Night Watch is a regular feature about bars and clubs by nightlife columnist Tara Nieuwesteeg.


It was in the low 70s--breezy, but pleasant--as my wingman and I walked up starry Hollywood Boulevard. The air was crisp, and the street was alive with the clicking of high heels, the kind of loud talking that alcohol consumption causes, the crackling of different languages, and Latin guitar wafting up from the nearest club. We passed a gaggle of squealing girls, a couple speaking feverishly in French, and a of couple guys clearly on the prowl. And that was just in the first three minutes.

Hollywood has its fair share of sparkling, beautiful beaches, and when one is in need of a sparkling, beautiful beverage, there's no choice but to hit up Hollywood Boulevard. You'll see everything from steamy salsa-dancing to short skirts; you'll glimpse some of the finest plastic surgery in all of South Florida; you'll find a mix of shenanigan-filled Irish pubs, sultry Latin clubs, meat-market dives, and even a jazzy bohemian beer joint.

We popped into Coyotes Bar (1926 Hollywood Blvd., Hollywood, 954-620-7046), where the a Jay-Z/Linkin Park mashup throbbed in our heads as my wingman Beard and I trotted past the dancing, lip-synching bouncer.

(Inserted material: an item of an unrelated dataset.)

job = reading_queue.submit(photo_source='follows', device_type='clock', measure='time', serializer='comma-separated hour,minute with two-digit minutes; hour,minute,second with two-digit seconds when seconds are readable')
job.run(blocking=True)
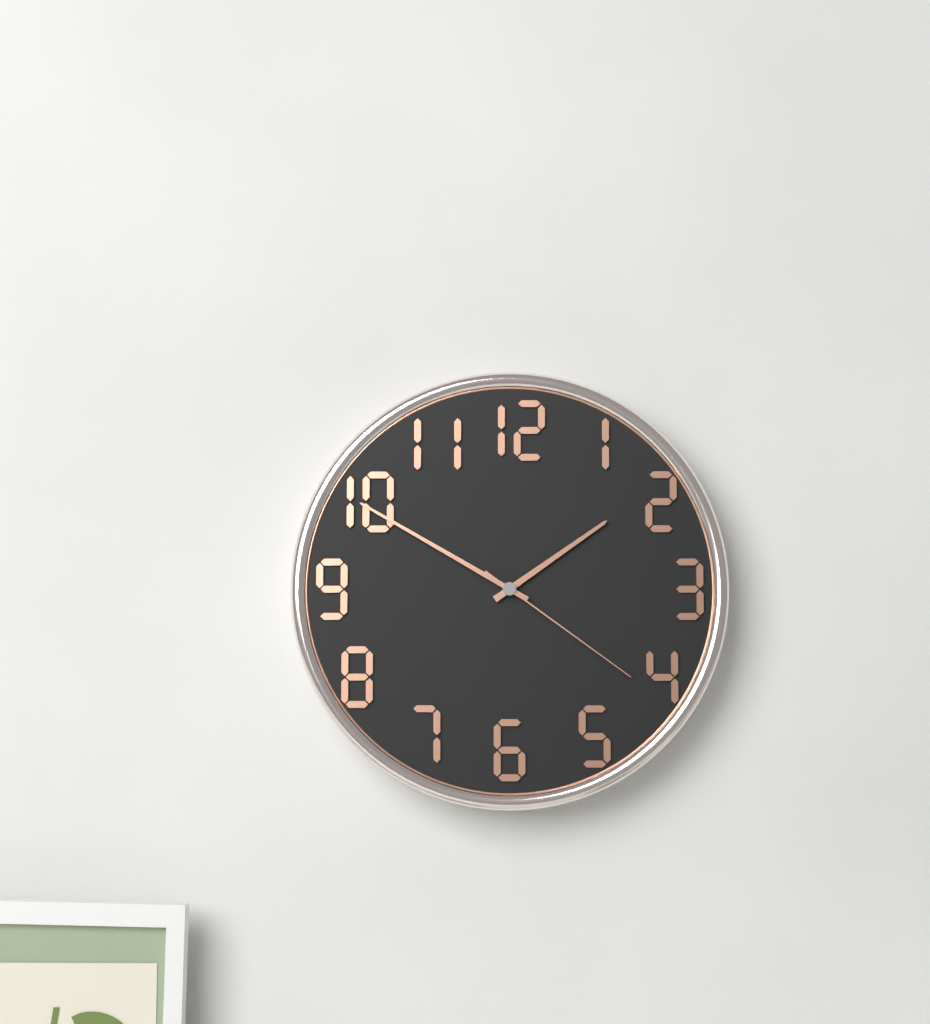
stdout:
1,50,21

The patio area and relatively small indoor space were divided by clear

sliding glass doors; the kind that, when shut, dogs and slobbering

drunks run directly into. A long mural of happy partiers ran on the

wall directly above the wave-shaped bar. A low-lit brick and wood theme

dominated the décor; candles spotted the few tables; hookahs sat at the

ready. Girls' soccer played on TV, but the collection of pretty

partiers paid it no heed. We took a seat at a high, round table and

ordered a couple bourbon-and-Cokes from the ponytailed bartender.

"How long has this place been open?" I asked the dark-haired bartender,


He considered. "A long time."

"Any relation to Coyote Ugly?"

His jovial look turned serious. "No. None. They were around before us,

but we're doing our own thing. The only similarity is the name."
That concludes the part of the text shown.